Monday, 28 February 2022

Great Railway Stations No. 20, Newcastle Central Station

Two abiding memories of this grand and impressive station.  First from a Saturday evening in 2015 when I wandered into the vastness of the Centurion Bar that occupies the former First Class Passenger Lounge.  The lavish ornamentation for which it is famous, including some spectacular Burmantofts faience, was lost in the gloom - every table was packed with voluble drinkers whose voices strained to be heard over the grossly amplified music that oscillated on the threshold of pain and stunned the senses.  In the 1960s the lounge was converted to provide the British Transport Police with a suite of prison cells for miscreants. Second is a childhood memory of stepping through the slick of blood that smeared the pavement and puddled on the cobbled street as it flowed from a nearby slaughterhouse in the vicinity of the station. The latter image is attached to my late 1950s recollections of time spent watching trains pass through on the East Coast mainline - an exciting procession of prestigious expresses and filthy freight trains dragging long lines of coal wagons destined for local furnaces and power stations.

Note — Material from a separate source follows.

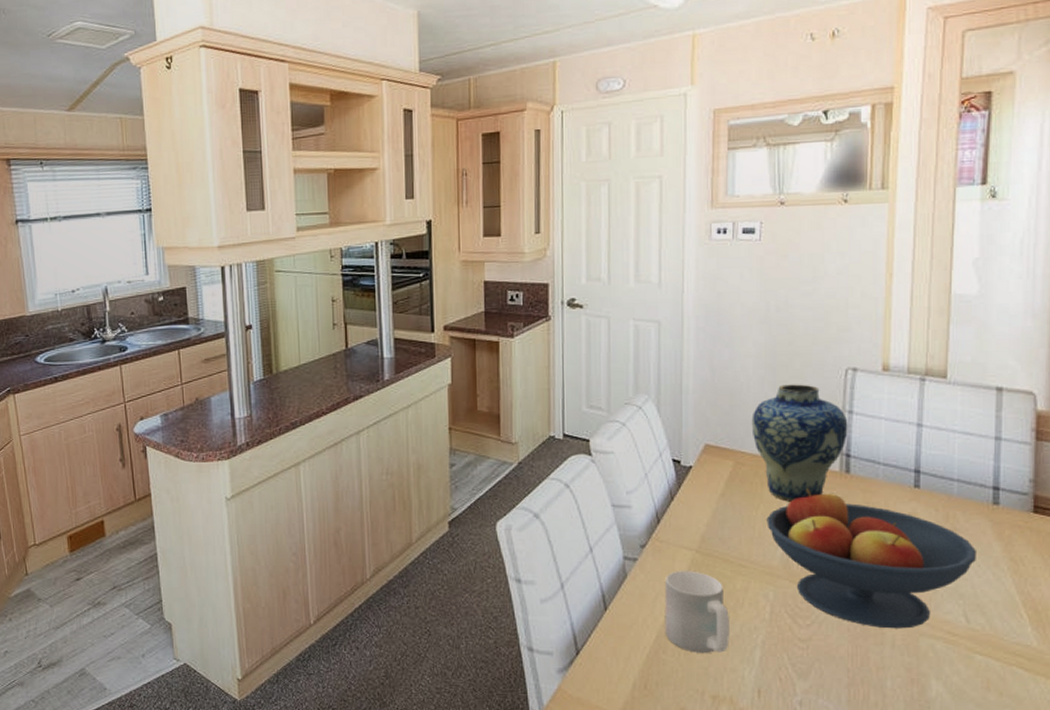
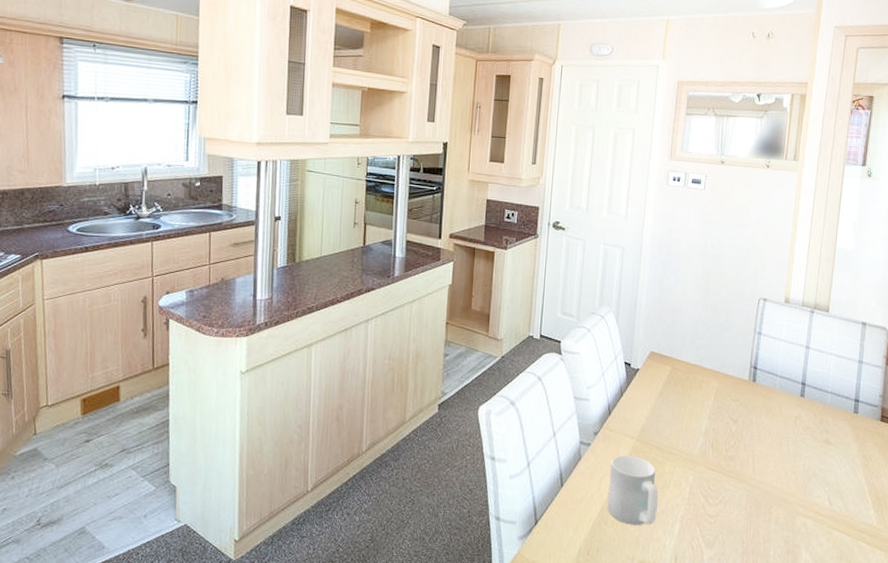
vase: present [751,384,848,502] -> none [686,307,757,403]
fruit bowl: present [767,489,976,629] -> none [692,393,840,509]

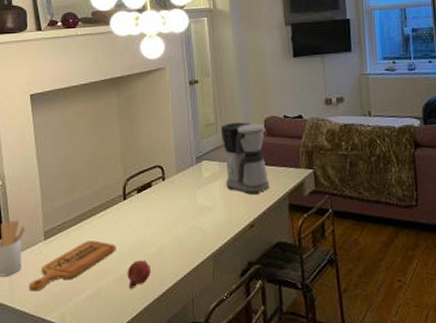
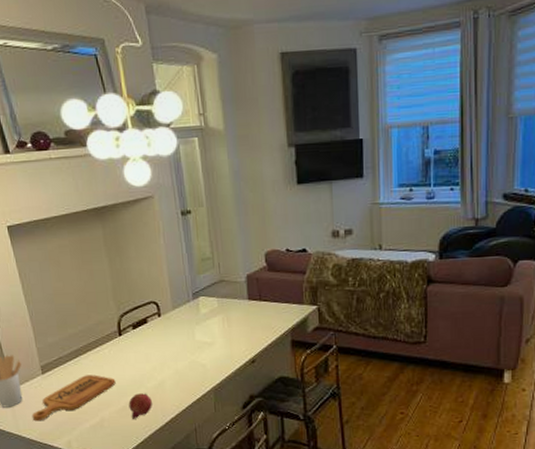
coffee maker: present [221,122,270,195] -> none [218,256,272,331]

The most striking feature of the station interior is the elegant curving form of three cast-iron barrel vaults each supported on slender columns - the eye is drawn to the central glazing sections and the formal repetitions enhance the sense of generous overhead space.  The platforms are spanned by a footbridge that inscribes a gentle arc across the tracks.  Platforms 7 and 8 were built to accommodate four tracks of which two remain in place, enhancing the sense of scale and space.  There’s an air of grandeur that reflects the ambition and confidence of the North Eastern Railway.  All these features were part of the station as originally completed in 1850 (a year before Paxton’s Crystal Palace) and have survived all subsequent rebuilding.  This was all the work of a versatile local architect, John Dobson, who also designed churches, chapels and cemeteries, shops, markets and arcades, and banks, gaols and country houses. The building is protected by a Grade 1 listing dating from 1954 and is one of only 10 examples to earn a 5 star rating from Simon Jenkins in his 2017 anthology, Britain’s 100 Best Railway Stations.